*** Opening of DATA ***

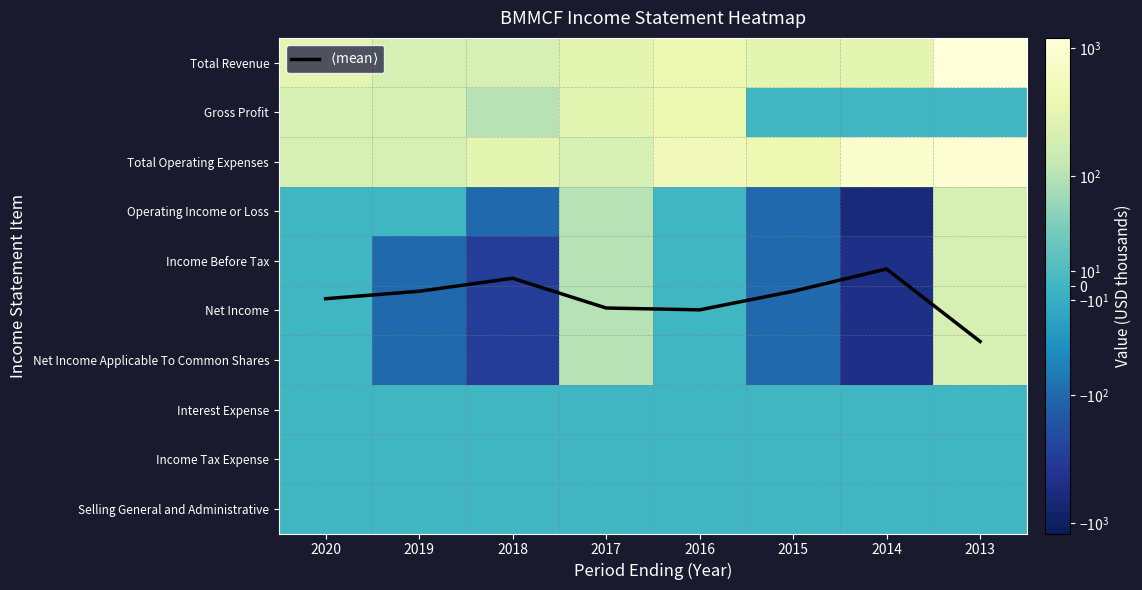

What is the average value of the Gross Profit series?

150.0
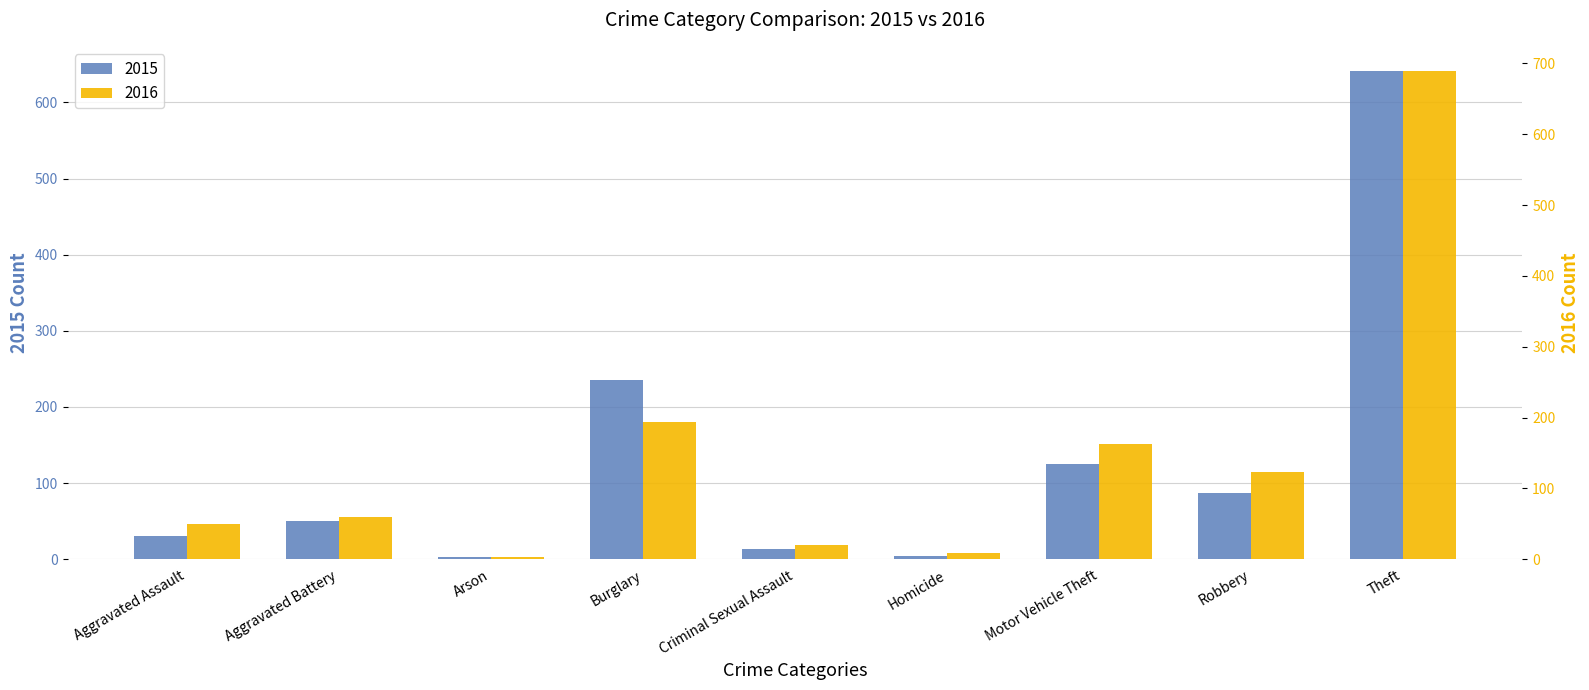

Reading left to right, what are all the values shown in this chart?

2015: 31	50	3	236	13	4	125	87	641
2016: 50	60	3	194	20	8	163	123	689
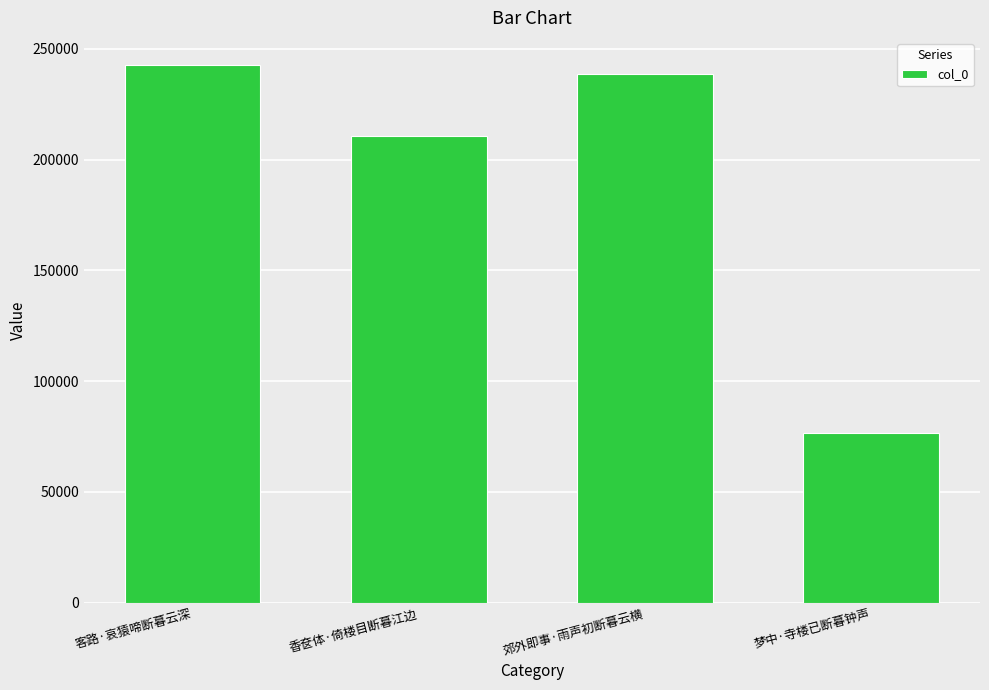

What is the label of the 3rd bar from the right?

香奁体·倚楼目断暮江边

*** Close of DATA ***

▸ **YOUR TASK**
Arrange every line of the records as a JSON list of strings, one string per line, skipping blank lines and leaving out the pictures.

▸ **WORKED SOLUTION**
[
  "What is the average value of the Gross Profit series?",
  "150.0",
  "Reading left to right, what are all the values shown in this chart?",
  "2015: 31\t50\t3\t236\t13\t4\t125\t87\t641",
  "2016: 50\t60\t3\t194\t20\t8\t163\t123\t689",
  "What is the label of the 3rd bar from the right?",
  "香奁体·倚楼目断暮江边"
]